Why Old JavaScript Libraries Are a Security Problem
JavaScript libraries are the building blocks of the modern web. jQuery, Bootstrap, Lodash, Moment.js — millions of sites depend on them. But every library has a version history, and older versions often contain known vulnerabilities with published exploits.
When you load an outdated library, you're potentially running code with known security holes. Attackers actively scan for sites using vulnerable library versions because the exploit work is already done for them.
When WebSentry scans your site, the JavaScript libraries check identifies libraries loaded on your page and flags versions with known vulnerabilities.
How Vulnerable Libraries Get Exploited
The most common attack is Cross-Site Scripting (XSS) through library vulnerabilities. Older versions of jQuery, for example, had several XSS vulnerabilities where passing user-controlled input to certain jQuery methods could execute arbitrary JavaScript.
CVE-2019-11358 affected jQuery versions before 3.4.0. A site running jQuery 1.x or 2.x was vulnerable to prototype pollution attacks that could escalate to XSS depending on how the library was used.
The Most Commonly Outdated Libraries
jQuery
jQuery 1.x and 2.x are end-of-life and contain multiple known vulnerabilities. Many sites still load them because they were bundled years ago and never updated. jQuery 3.7+ is the current supported branch.
Bootstrap
Bootstrap versions before 4.3.1 contained XSS vulnerabilities. Bootstrap 3.x is end-of-life. If you're loading it from a CDN link in your HTML, update the version number in the URL.
Lodash
Versions before 4.17.21 had prototype pollution vulnerabilities (CVE-2021-23337).

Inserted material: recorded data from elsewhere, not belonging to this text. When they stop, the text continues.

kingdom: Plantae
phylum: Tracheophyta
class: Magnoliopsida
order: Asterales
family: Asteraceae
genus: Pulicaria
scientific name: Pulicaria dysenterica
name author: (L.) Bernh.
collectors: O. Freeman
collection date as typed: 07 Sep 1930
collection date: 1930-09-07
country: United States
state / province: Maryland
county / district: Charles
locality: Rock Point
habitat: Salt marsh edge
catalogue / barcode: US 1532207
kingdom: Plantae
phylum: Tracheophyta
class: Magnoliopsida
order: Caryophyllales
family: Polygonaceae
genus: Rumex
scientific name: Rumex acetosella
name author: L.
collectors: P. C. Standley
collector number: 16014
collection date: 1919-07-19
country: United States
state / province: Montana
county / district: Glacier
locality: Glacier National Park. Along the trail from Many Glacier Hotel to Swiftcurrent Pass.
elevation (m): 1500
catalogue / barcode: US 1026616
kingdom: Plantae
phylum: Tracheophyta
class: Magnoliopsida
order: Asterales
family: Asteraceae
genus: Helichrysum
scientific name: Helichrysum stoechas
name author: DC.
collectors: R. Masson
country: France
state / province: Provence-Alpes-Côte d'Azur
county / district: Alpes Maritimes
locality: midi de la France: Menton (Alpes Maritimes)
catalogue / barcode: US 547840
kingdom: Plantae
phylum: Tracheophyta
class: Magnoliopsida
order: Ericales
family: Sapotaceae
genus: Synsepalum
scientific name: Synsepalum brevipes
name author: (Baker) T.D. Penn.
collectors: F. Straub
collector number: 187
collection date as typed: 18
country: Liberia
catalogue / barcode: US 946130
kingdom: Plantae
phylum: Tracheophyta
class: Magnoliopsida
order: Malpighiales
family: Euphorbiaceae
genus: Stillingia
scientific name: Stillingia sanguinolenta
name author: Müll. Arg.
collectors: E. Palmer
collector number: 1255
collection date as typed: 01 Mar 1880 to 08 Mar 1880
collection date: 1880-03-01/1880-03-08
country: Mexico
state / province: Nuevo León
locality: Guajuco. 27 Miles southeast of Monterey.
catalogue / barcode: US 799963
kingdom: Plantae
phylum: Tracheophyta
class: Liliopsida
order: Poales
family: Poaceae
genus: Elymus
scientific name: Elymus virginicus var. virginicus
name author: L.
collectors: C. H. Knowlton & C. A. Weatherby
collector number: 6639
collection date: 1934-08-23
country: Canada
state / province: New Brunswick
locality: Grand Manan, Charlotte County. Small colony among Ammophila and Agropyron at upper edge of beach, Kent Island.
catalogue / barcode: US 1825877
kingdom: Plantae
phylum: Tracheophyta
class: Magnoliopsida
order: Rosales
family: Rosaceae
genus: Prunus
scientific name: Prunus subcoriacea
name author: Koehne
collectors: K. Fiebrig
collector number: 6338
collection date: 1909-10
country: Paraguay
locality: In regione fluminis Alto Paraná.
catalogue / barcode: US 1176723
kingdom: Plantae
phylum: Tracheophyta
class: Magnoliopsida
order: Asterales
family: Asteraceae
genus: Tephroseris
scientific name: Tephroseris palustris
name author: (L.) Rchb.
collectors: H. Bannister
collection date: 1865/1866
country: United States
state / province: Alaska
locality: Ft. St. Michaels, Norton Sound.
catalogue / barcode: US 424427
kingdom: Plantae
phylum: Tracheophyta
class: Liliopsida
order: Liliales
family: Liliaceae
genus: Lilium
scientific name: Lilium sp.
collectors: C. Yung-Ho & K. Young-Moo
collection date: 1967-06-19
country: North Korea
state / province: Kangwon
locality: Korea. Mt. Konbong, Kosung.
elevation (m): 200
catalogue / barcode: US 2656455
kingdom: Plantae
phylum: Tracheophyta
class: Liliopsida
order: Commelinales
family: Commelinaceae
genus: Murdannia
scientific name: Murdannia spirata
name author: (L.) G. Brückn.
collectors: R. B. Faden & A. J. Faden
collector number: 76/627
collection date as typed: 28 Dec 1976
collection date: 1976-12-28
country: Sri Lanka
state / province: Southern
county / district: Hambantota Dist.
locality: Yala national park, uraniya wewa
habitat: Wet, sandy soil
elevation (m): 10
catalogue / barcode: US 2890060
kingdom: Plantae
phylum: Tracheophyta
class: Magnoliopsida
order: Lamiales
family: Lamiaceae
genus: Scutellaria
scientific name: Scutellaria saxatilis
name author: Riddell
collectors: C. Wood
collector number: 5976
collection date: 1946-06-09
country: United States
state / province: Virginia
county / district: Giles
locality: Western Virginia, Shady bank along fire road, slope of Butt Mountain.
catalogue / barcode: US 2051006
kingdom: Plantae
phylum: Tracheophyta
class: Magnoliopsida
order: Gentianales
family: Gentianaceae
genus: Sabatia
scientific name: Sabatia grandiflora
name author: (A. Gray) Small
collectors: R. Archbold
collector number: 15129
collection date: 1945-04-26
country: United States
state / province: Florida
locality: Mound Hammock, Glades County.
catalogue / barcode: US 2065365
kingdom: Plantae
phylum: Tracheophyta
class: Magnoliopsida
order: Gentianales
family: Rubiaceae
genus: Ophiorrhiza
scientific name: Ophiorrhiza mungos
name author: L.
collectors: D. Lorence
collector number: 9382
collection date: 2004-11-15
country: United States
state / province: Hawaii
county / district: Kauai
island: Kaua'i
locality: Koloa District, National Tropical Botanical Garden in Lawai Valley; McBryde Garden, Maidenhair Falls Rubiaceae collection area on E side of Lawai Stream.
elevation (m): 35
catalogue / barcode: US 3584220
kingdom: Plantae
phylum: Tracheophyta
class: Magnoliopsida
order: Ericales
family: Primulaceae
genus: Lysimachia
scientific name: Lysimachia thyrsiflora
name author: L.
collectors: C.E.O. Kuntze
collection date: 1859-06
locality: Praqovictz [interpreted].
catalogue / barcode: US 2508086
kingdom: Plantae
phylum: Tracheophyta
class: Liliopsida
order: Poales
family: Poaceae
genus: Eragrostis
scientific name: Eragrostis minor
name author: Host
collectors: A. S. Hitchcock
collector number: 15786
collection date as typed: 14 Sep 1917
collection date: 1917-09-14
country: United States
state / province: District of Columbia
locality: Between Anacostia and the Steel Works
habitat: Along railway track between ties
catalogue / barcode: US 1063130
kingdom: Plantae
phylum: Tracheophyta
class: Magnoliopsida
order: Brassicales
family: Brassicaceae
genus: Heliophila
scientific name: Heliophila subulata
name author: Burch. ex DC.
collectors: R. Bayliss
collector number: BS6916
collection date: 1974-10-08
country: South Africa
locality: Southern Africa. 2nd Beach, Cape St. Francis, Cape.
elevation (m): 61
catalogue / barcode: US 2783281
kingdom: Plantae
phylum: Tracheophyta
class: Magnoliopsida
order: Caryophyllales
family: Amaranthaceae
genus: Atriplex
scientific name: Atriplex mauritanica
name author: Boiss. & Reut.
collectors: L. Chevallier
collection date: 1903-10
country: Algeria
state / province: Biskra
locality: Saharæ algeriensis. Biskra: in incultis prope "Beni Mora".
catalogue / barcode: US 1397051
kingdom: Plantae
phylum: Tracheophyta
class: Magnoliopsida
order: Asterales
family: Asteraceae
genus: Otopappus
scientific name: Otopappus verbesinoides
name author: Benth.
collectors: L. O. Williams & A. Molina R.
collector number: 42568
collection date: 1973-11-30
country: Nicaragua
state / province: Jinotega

How to Find and Update Outdated Libraries
For npm-managed projects
npm audit
npm audit fix
npm outdated
For CDN-loaded libraries
Replace pinned version URLs with the latest and add a Subresource Integrity hash:
<script
src="https://code.jquery.com/jquery-3.7.1.min.js"
integrity="sha384-1H217gwSVyLSIfaLxHbE7dRb3v4mYCKbpQvzx0cegeju1MVsGrX5xXxAvs/HgeFs"
crossorigin="anonymous">
</script>
Staying on Top of Library Security
- Dependabot / Renovate: Enable these GitHub tools to automatically open PRs when dependencies have vulnerabilities
- npm audit in CI: Add
npm audit --audit-level=highto your build pipeline - Regular scans: Re-run a WebSentry scan after updates to confirm vulnerable versions are gone
Summary
Outdated JavaScript libraries are one of the most common and preventable security risks on the web. The fix is usually a version number change. Make dependency updates a routine part of your development process and re-scan regularly.